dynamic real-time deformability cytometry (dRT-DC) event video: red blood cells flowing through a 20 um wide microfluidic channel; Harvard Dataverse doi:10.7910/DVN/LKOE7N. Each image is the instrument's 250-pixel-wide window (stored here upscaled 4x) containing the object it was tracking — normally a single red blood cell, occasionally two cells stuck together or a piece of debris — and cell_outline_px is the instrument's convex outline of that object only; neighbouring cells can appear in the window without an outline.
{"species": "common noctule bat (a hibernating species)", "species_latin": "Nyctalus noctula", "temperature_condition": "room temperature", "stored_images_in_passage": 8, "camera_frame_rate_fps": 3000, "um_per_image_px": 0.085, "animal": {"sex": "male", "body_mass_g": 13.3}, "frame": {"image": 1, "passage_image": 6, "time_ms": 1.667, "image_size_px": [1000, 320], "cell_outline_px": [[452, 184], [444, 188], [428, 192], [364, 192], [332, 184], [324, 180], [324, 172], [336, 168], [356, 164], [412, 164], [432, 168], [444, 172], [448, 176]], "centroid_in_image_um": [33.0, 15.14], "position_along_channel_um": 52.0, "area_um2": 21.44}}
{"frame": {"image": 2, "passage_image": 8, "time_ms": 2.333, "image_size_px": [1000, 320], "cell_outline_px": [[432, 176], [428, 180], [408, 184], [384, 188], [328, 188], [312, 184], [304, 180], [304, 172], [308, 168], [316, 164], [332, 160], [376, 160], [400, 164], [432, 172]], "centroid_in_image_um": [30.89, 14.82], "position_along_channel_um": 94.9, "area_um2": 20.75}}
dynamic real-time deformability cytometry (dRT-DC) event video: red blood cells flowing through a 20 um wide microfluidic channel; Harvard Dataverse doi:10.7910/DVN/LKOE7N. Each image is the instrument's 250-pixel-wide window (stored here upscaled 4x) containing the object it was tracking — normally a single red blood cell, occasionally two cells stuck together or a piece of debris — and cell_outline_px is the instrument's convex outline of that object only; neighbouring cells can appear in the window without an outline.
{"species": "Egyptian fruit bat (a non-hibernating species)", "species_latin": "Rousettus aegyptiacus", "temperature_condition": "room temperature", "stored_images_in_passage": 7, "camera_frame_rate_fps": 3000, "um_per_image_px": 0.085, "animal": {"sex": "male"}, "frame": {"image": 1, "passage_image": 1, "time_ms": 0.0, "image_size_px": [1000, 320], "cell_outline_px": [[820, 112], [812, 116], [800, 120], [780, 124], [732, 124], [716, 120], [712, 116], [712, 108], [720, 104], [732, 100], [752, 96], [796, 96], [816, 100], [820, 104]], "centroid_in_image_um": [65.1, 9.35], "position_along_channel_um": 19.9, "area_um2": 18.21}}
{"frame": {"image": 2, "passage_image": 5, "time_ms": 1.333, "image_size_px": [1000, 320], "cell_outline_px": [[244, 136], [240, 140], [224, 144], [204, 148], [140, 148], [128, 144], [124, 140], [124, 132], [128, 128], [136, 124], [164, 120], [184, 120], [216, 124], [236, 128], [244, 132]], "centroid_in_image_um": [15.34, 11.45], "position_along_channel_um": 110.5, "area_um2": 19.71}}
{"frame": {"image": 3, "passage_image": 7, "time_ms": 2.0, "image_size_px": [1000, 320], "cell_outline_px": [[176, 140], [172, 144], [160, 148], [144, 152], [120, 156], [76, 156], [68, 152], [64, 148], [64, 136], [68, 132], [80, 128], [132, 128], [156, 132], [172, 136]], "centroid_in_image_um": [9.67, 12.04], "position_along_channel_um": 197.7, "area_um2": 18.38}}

**Aim of the exercise**: Restate all of the entries above precisely.

**Complete response**:
dynamic real-time deformability cytometry (dRT-DC) event video: red blood cells flowing through a 20 um wide microfluidic channel; Harvard Dataverse doi:10.7910/DVN/LKOE7N. Each image is the instrument's 250-pixel-wide window (stored here upscaled 4x) containing the object it was tracking — normally a single red blood cell, occasionally two cells stuck together or a piece of debris — and cell_outline_px is the instrument's convex outline of that object only; neighbouring cells can appear in the window without an outline.
{"species": "common noctule bat (a hibernating species)", "species_latin": "Nyctalus noctula", "temperature_condition": "room temperature", "stored_images_in_passage": 8, "camera_frame_rate_fps": 3000, "um_per_image_px": 0.085, "animal": {"sex": "male", "body_mass_g": 13.3}, "frame": {"image": 1, "passage_image": 6, "time_ms": 1.667, "image_size_px": [1000, 320], "cell_outline_px": [[452, 184], [444, 188], [428, 192], [364, 192], [332, 184], [324, 180], [324, 172], [336, 168], [356, 164], [412, 164], [432, 168], [444, 172], [448, 176]], "centroid_in_image_um": [33.0, 15.14], "position_along_channel_um": 52.0, "area_um2": 21.44}}
{"frame": {"image": 2, "passage_image": 8, "time_ms": 2.333, "image_size_px": [1000, 320], "cell_outline_px": [[432, 176], [428, 180], [408, 184], [384, 188], [328, 188], [312, 184], [304, 180], [304, 172], [308, 168], [316, 164], [332, 160], [376, 160], [400, 164], [432, 172]], "centroid_in_image_um": [30.89, 14.82], "position_along_channel_um": 94.9, "area_um2": 20.75}}
dynamic real-time deformability cytometry (dRT-DC) event video: red blood cells flowing through a 20 um wide microfluidic channel; Harvard Dataverse doi:10.7910/DVN/LKOE7N. Each image is the instrument's 250-pixel-wide window (stored here upscaled 4x) containing the object it was tracking — normally a single red blood cell, occasionally two cells stuck together or a piece of debris — and cell_outline_px is the instrument's convex outline of that object only; neighbouring cells can appear in the window without an outline.
{"species": "Egyptian fruit bat (a non-hibernating species)", "species_latin": "Rousettus aegyptiacus", "temperature_condition": "room temperature", "stored_images_in_passage": 7, "camera_frame_rate_fps": 3000, "um_per_image_px": 0.085, "animal": {"sex": "male"}, "frame": {"image": 1, "passage_image": 1, "time_ms": 0.0, "image_size_px": [1000, 320], "cell_outline_px": [[820, 112], [812, 116], [800, 120], [780, 124], [732, 124], [716, 120], [712, 116], [712, 108], [720, 104], [732, 100], [752, 96], [796, 96], [816, 100], [820, 104]], "centroid_in_image_um": [65.1, 9.35], "position_along_channel_um": 19.9, "area_um2": 18.21}}
{"frame": {"image": 2, "passage_image": 5, "time_ms": 1.333, "image_size_px": [1000, 320], "cell_outline_px": [[244, 136], [240, 140], [224, 144], [204, 148], [140, 148], [128, 144], [124, 140], [124, 132], [128, 128], [136, 124], [164, 120], [184, 120], [216, 124], [236, 128], [244, 132]], "centroid_in_image_um": [15.34, 11.45], "position_along_channel_um": 110.5, "area_um2": 19.71}}
{"frame": {"image": 3, "passage_image": 7, "time_ms": 2.0, "image_size_px": [1000, 320], "cell_outline_px": [[176, 140], [172, 144], [160, 148], [144, 152], [120, 156], [76, 156], [68, 152], [64, 148], [64, 136], [68, 132], [80, 128], [132, 128], [156, 132], [172, 136]], "centroid_in_image_um": [9.67, 12.04], "position_along_channel_um": 197.7, "area_um2": 18.38}}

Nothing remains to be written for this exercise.